なでしこジャパンPRESSBACK NUMBER
“ふだん通り”に戦ってカナダを撃破。
澤の復活で、なでしこが見せた実力。
text by
河崎三行Sangyo Kawasaki
photograph byAsami Enomoto/JMPA
posted2012/07/26 12:50
前半33分、大野→澤→大野とつなぎ、大野のトリッキーなパスを受けた川澄が角度の無いところから決めた先制点。巧みなコンビネーションから生まれた、なでしこらしい1点だった。
FWのポジションで水を得た魚のようだった大野。
澤は展開力、危機察知力など、試合勘はほぼ元に戻ったと考えていいだろう。

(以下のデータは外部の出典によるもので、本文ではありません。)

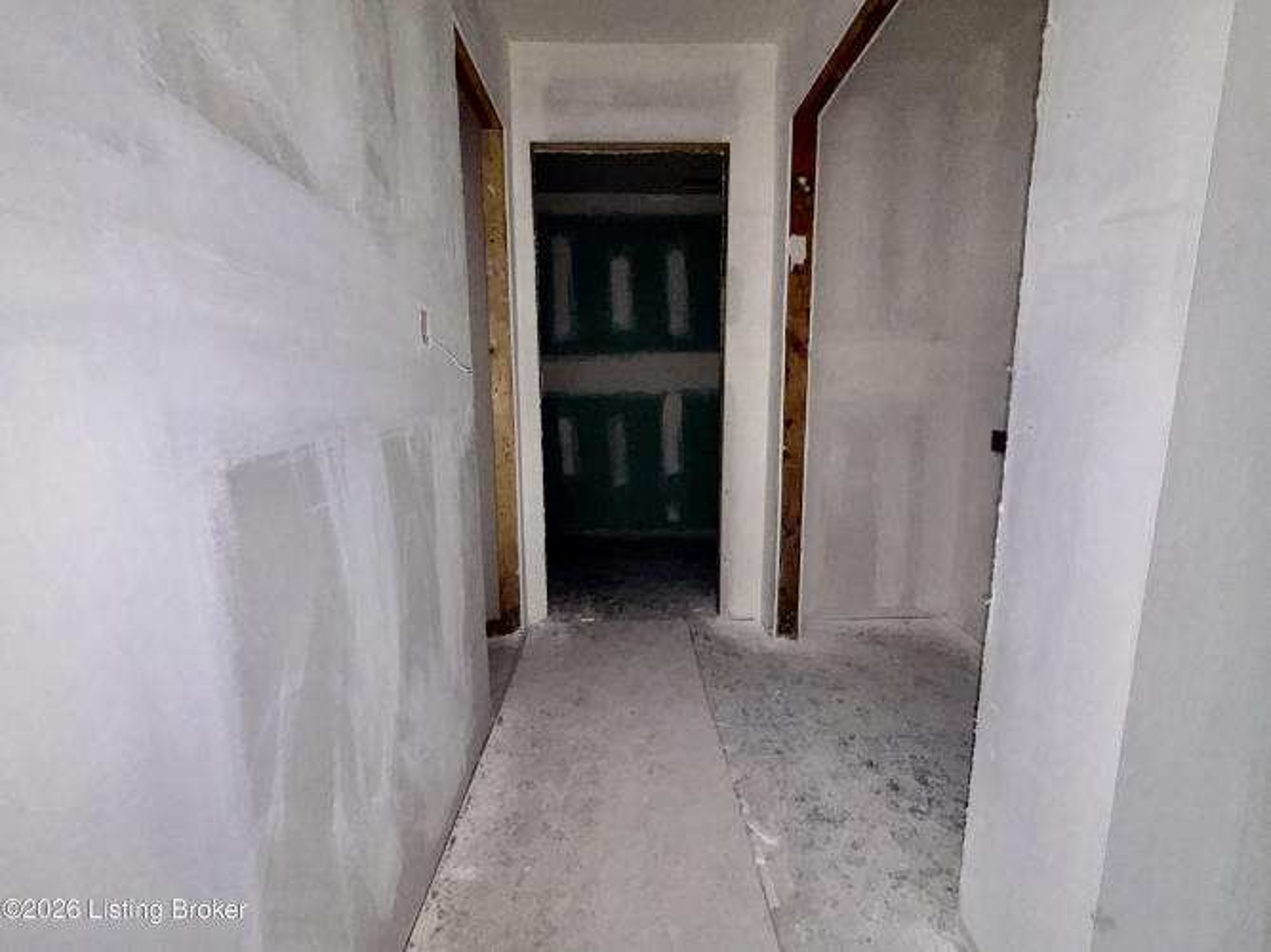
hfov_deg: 102.1
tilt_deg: -7.6
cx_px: 636
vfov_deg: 85.7
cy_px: 476
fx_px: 514
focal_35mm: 14
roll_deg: +2.3
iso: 125
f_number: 2.2
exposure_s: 1/60
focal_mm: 2.22
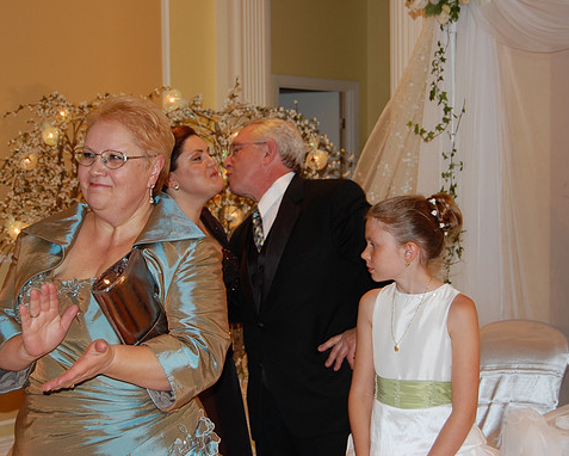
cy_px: 228
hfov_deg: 29.1
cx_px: 245
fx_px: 1095
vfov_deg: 23.5
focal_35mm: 65
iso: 400
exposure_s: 1/60
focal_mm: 38
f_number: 5
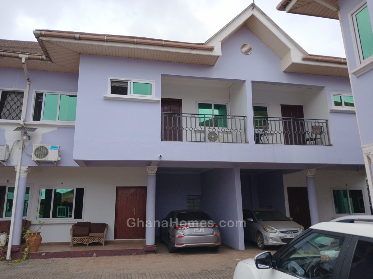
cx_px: 186
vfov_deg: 51.4
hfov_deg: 65.3
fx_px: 291
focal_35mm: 27
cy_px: 140
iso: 20
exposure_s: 1/278
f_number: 1.8
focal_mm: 3.98
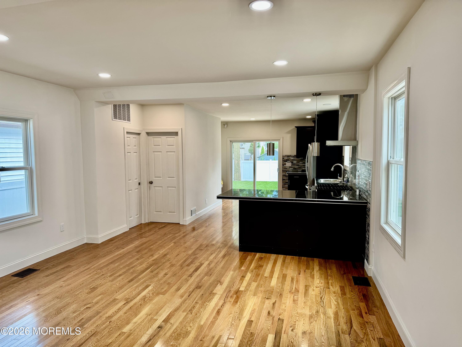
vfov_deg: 56.8
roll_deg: +0.4
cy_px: 174
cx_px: 231
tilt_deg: -5.6
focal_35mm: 24
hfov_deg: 71.6
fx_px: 320
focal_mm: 6.76
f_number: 1.78
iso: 125
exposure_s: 1/120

体力的な復調具合は今後試合を重ねていかなければまだ判断できない部分はあるが、少なくともカナダ戦で90分を通して運動量が落ちなかったことは、日本にとってとても明るい材料だ。
そして本職のFWに戻った大野は、持ち味を生かして前線で暴れまわった。ボールを受けられるスペースを瞬時に探し出して敵ブロックの中へ果敢に侵入し、攻撃のポイントを作る。前を向ければドリブルで突っかけて敵の守備陣をパニックに陥れる――タッチラインを背負っている分、動き方や視野に制約のあるサイドハーフより、やはり大野はFWに向いている。カナダ戦での彼女は、まさに水を得た魚のようだった。
唯一の失点シーンでのミスなど、守備に関しては反省材料も。
また回数こそいつもほど多くなかったが、宮間あやと近賀ゆかりによる右サイドからの崩しも非常にスムースだった。
こと攻撃に関しては、試合後に佐々木則夫監督が、
「使っていれば決定機をもっと効果的に作れていた」
と語っていたサイドチェンジのパスが少なかったこと以外、及第点の出来だったのではないか。
もちろん、後半10分の唯一の失点シーンで起きた、ゴール前でのマークの受け渡しのズレや、正確なロングボールを放り込まれた時の対策など、守備に関しては反省材料はある。ただそれはビデオで確認して修正していくこともできるし、大会初戦であったことも考慮すべきだ。
グループリーグで最も重要と見ていたカナダ戦に2-1と勝利して勝ち点3を手にし、日本はグループリーグ突破に向けて大きく前進した。チームの本当の仕上がり具合は、固さのとれた次戦以降で明らかになっていくことだろう。